Texas, of course, experienced record-setting cold weather in February, which, triggered not just rotating electricity blackouts, but significant curtailments of its gas exports. Curtailments of the westbound volumes on the El Paso and Transwestern systems (the red and light green colored lines on the map) resulted in SoCal border gas prices surging 850% from around $3.00/MMBtu to over $100/MMBtu on February 16, 2021, and a spike in northbound flows of gas from Mexico during the same time period.
Source: 2016 California Gas Report, Prepared by the California Gas and Electric Utilities.
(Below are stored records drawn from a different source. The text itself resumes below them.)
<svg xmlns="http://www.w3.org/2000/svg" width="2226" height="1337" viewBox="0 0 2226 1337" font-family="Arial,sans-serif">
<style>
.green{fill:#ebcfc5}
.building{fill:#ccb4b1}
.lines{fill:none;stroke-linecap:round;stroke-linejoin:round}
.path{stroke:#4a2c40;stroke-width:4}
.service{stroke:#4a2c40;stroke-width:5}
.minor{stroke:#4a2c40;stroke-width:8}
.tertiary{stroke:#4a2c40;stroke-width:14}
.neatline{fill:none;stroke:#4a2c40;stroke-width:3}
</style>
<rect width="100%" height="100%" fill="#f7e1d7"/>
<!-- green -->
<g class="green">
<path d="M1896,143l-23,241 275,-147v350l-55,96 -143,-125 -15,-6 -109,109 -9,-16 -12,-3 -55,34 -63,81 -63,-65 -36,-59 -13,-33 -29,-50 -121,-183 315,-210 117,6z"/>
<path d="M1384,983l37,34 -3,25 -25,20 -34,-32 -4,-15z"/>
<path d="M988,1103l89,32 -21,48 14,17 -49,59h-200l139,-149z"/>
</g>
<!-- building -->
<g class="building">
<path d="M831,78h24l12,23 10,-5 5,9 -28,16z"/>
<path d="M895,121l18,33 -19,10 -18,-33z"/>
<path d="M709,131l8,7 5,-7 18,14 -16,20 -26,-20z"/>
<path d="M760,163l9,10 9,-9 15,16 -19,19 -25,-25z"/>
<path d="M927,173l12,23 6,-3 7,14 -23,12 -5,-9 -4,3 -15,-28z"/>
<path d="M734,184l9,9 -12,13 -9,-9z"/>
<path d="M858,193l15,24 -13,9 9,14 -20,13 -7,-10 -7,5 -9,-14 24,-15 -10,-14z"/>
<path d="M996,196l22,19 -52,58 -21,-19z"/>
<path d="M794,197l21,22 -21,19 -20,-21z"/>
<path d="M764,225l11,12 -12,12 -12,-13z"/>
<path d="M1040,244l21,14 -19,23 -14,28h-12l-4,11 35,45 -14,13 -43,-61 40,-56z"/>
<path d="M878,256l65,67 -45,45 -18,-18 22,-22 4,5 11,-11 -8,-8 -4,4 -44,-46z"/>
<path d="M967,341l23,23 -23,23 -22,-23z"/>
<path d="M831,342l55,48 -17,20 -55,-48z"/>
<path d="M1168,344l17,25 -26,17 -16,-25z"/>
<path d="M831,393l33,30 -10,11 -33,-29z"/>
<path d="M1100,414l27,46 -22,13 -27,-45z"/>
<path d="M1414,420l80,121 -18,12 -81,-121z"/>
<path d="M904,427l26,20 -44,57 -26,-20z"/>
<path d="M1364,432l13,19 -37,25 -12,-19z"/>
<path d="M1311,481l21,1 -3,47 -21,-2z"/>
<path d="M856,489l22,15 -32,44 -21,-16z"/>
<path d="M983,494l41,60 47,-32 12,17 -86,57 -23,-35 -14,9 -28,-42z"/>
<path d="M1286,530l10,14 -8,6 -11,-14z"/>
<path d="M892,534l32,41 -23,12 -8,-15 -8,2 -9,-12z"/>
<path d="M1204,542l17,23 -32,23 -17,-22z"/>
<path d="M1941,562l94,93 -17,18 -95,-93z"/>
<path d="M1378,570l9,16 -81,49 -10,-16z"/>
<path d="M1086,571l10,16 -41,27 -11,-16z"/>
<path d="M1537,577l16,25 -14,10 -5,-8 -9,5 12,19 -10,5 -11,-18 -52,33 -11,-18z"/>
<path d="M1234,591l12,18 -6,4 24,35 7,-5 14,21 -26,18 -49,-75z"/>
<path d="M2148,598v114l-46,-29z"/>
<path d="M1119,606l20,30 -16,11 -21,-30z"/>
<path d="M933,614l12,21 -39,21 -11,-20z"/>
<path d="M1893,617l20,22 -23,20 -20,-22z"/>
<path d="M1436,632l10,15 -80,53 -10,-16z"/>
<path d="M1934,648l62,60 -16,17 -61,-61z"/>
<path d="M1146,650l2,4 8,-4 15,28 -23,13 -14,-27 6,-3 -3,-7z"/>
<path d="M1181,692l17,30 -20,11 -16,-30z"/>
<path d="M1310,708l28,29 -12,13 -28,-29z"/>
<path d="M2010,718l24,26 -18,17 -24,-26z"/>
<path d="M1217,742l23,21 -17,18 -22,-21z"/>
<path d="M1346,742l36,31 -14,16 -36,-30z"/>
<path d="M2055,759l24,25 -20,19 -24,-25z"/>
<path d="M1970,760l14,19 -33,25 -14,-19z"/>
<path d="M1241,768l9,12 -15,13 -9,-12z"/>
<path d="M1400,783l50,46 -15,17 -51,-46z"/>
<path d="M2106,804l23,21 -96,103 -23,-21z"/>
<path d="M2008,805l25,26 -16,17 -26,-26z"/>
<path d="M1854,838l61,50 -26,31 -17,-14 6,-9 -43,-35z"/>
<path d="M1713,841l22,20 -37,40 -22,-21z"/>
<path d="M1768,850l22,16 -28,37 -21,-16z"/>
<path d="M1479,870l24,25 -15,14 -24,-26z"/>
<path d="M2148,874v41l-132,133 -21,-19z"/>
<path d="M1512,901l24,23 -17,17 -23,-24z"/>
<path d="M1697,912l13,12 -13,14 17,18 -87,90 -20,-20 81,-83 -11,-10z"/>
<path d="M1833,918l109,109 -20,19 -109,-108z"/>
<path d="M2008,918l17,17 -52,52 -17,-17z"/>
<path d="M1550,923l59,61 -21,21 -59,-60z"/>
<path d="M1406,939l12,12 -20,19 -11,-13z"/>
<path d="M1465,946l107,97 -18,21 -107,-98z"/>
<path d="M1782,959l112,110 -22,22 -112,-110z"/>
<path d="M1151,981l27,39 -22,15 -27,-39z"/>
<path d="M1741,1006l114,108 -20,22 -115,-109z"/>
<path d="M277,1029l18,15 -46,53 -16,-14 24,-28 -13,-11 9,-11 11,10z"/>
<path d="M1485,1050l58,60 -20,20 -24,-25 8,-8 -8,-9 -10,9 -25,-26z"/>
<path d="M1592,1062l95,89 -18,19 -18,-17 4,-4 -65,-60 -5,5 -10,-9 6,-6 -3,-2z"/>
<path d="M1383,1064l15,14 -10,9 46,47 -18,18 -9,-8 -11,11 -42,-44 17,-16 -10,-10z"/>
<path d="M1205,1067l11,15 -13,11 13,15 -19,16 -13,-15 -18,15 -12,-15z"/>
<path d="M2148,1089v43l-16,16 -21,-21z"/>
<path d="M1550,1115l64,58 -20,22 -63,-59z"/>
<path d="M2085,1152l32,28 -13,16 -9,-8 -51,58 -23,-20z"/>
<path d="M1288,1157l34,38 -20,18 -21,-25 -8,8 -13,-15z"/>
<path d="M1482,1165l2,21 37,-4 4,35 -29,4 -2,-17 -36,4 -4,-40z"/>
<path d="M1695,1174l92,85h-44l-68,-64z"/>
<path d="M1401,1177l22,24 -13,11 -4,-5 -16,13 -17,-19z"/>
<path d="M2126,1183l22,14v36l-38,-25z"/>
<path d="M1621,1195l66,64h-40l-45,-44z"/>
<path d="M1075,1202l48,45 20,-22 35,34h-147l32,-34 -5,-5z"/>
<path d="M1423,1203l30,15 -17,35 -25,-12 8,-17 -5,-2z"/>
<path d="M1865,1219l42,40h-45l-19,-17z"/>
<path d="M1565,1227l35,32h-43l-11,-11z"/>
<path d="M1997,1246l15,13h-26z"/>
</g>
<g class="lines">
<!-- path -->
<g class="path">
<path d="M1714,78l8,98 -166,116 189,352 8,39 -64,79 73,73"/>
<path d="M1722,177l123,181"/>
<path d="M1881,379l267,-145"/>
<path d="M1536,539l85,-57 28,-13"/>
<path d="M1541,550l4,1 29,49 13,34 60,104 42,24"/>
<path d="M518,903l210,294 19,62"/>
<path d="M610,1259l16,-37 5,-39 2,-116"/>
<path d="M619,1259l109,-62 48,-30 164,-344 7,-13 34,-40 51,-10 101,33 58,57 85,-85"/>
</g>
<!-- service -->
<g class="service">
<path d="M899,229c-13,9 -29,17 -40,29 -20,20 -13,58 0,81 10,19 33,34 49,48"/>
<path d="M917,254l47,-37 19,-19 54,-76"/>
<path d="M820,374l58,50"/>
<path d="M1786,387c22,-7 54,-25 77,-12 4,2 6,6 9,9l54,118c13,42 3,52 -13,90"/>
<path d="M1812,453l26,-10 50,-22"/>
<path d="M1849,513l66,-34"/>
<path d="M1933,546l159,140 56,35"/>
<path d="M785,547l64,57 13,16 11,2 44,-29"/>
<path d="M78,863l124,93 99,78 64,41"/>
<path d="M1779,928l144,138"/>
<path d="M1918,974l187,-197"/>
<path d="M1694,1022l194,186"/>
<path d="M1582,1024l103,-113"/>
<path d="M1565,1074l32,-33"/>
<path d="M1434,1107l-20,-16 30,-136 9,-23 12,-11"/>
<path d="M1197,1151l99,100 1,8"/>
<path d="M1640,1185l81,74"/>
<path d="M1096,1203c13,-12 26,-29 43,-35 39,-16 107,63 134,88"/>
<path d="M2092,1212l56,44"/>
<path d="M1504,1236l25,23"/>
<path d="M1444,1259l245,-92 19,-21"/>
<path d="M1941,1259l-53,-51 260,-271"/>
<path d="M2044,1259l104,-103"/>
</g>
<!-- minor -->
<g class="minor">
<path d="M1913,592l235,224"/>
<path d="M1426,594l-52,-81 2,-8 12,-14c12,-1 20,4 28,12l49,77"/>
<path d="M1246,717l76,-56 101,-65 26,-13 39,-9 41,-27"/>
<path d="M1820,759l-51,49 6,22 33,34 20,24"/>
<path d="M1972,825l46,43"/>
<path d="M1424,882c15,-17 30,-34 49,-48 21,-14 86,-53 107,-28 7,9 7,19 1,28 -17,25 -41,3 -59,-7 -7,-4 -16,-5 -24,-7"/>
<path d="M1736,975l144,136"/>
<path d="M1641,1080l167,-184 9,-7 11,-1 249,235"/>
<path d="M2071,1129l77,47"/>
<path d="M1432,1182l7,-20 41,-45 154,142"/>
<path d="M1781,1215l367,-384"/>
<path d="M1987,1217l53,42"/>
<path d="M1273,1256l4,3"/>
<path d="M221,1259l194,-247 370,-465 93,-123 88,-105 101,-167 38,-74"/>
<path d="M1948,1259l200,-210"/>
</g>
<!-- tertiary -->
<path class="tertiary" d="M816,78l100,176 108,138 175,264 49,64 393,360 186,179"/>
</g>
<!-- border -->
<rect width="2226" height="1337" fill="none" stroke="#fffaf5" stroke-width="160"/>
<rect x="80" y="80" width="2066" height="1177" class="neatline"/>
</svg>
California has historically been able to handle this sort of brief supply disruption because of a large natural gas storage capability, principally in old oil producing reservoirs such as the one at Aliso Canyon north of Los Angeles, the second largest gas storage facility in the U.S. But since the 2014 gas leak that forced an extended shutdown of its operations, Aliso Canyon came back in service with only half its operating capacity. A pipeline that would have allowed the southern system to draw on gas storage further North and mitigated the single-point delivery risk described above was proposed by the utility SoCal Gas but was denied by the California Public Utility Commission.
Conversations we’ve had with a number of industry participants suggest that California drew heavily on its stored gas at Aliso Canyon and other facilities when imports were curtailed during the extreme February weather. While those curtailments were driven by winter conditions that won’t repeat in the summer, large heat events (like June 2021) spike demand for gas-fired generation across the region (Phoenix, Las Vegas), meaning there might be less gas at the end of the pipe to deliver to California. The very southern part of the state hosts a lot of solar and some strategically located gas-fired power plants…but gets all its gas from one pipe and has no storage. What me worry?
What’s the Takeaway?
In our view, California’s aggressive push to close little-used vintage natural gas-fired power plants was a key factor that drove the rotating blackouts during the August 2020 heat wave. However, the signing of systemwide contracts with older, inefficient facilities that don’t source gas from Texas–the recent RMR’s are with generators supplied by the Kern River pipeline, the blue line on the map that delivers gas from Wyoming—and the delay of planned closures of larger gas-fired generation facilities suggests perhaps California is coming to terms with the reliability of its energy system. These recent moves indicate that using more natural gas fired generation in multiple locations is not the political third rail that it used to be.